Анриэтта же радовалась тому, что наконец будет выглядеть соблазнительно. Об этих платьях с разрезными рукавами, об этих кружевных воротниках, об этих туфельках она столько месяцев мечтала!

Первым делом она стала добиваться встречи с личным секретарем королевы, Пьером де Нуайе. Этого дворянина Анриэтта не знала, но полагала, что сумеет с ним хорошо поговорить. Главное было – попасть в королевские покои.

Ей это удалось.

Там, в покоях, звучала лишь французская речь. Мария-Луиза привезла фрейлин и камеристок из Парижа, а польские пани и паненки должны были приноравливаться к ее нраву.

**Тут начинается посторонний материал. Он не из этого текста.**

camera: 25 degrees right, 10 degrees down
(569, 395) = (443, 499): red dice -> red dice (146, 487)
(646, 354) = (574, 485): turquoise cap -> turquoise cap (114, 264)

В тот день дамы готовились к балу, и мужчинам вход был воспрещен. Пьер де Нуайе через камеристку вызвал любимицу королевы – молоденькую пани Замойскую, супругу воеводы сандомирского и киевского.

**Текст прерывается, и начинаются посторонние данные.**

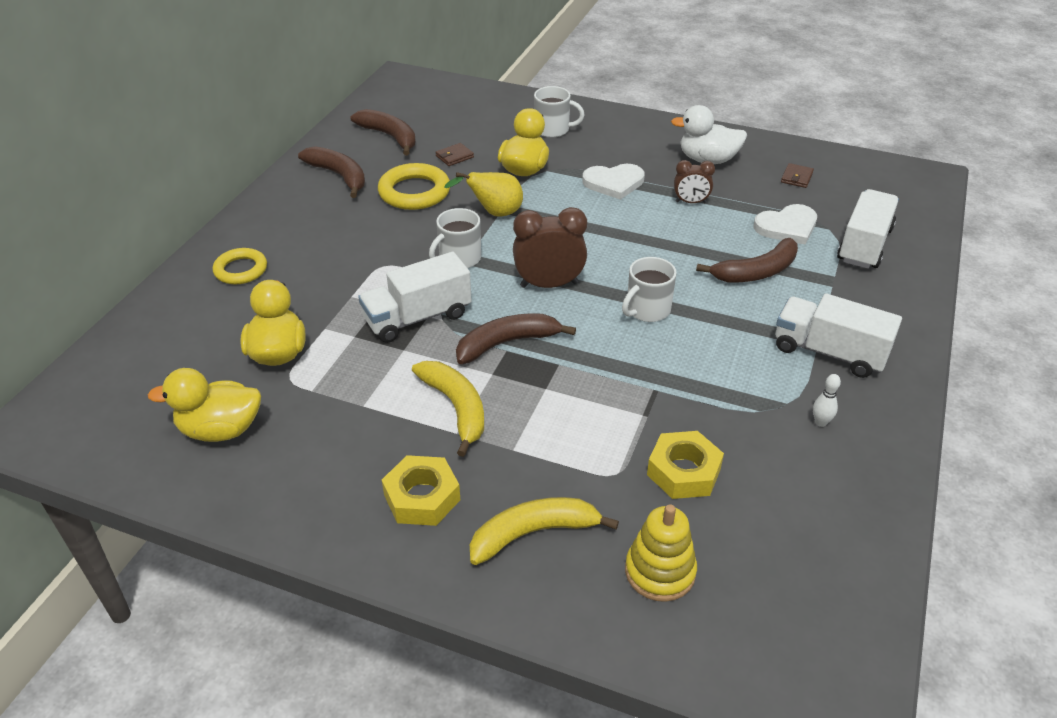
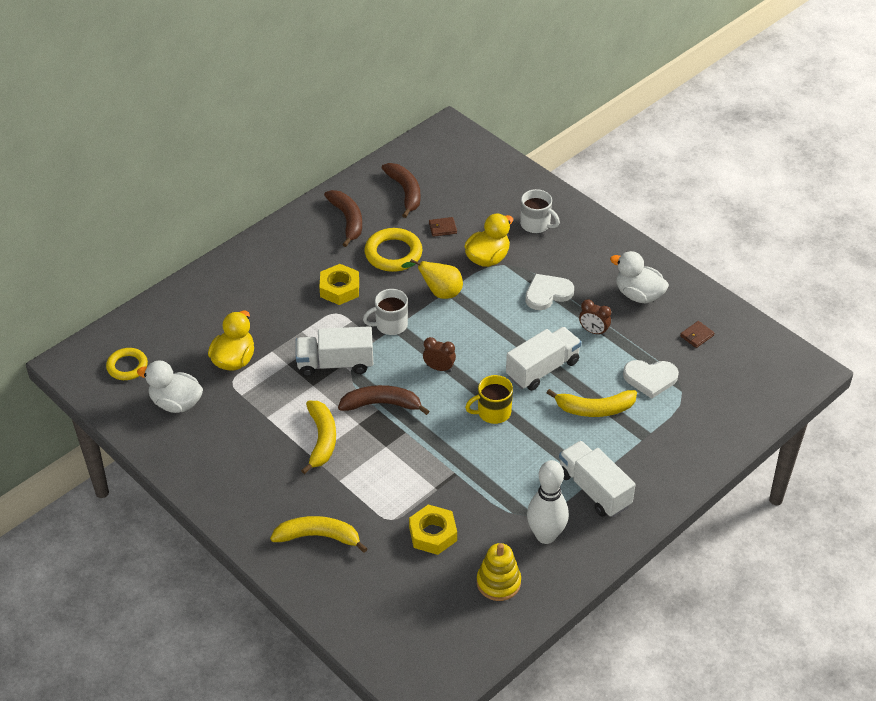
camera: 25 degrees right, 5 degrees up
(220, 430) = (176, 403): yellow duck -> white duck
(241, 270) = (240, 284): yellow ring -> yellow ring (127, 366)
(422, 497) = (268, 490): yellow nut -> yellow nut (339, 289)
(549, 284) = (439, 368): brown clock -> brown clock, size x0.59
(614, 183) = (547, 293): white heart -> white heart turned 135 degrees clockwise
(647, 310) = (493, 412): white mug -> yellow mug
(660, 572) = (375, 586): yellow stacking toy -> yellow stacking toy (498, 582)
(756, 272) = (595, 409): brown banana -> yellow banana
(820, 422) = (545, 535): white bowling pin -> white bowling pin, size x2.48
(864, 245) = (696, 414): white truck -> white truck (542, 369)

О ней ходили слухи, будто она – тайно рожденная дочь Марии-Луизы, только непонятно от кого. Основания для слухов имелись – когда Мария-Луиза приехала в Варшаву, чтобы обвенчаться с Владиславом, в ее свите была девочка лет четырех, черноволосая и кудрявая. Зачем тащить с собой через всю Европу ребенка, если только это не твое дитя, – так рассуждали варшавяне. Королева на осторожные вопросы отвечала, что девочка, Мария-Казимира-Луиза Гранж д’Аркьен, – дочь гувернантки от некоего знатного вельможи, столь знатного, что ее во избежание беды следовало увезти из Франции. Также королева говорила, что обещала позаботиться о судьбе ребенка. И в конце концов у варшавян появились другие темы для разговоров. А королева почти три года назад отдала семнадцатилетнюю воспитанницу за весьма богатого пана, Яна Замойского. Это было своего рода наградой пану, который во время «кровавого потопа» отказался признать своим королем шведского Карла и сохранил верность Яну-Казимиру.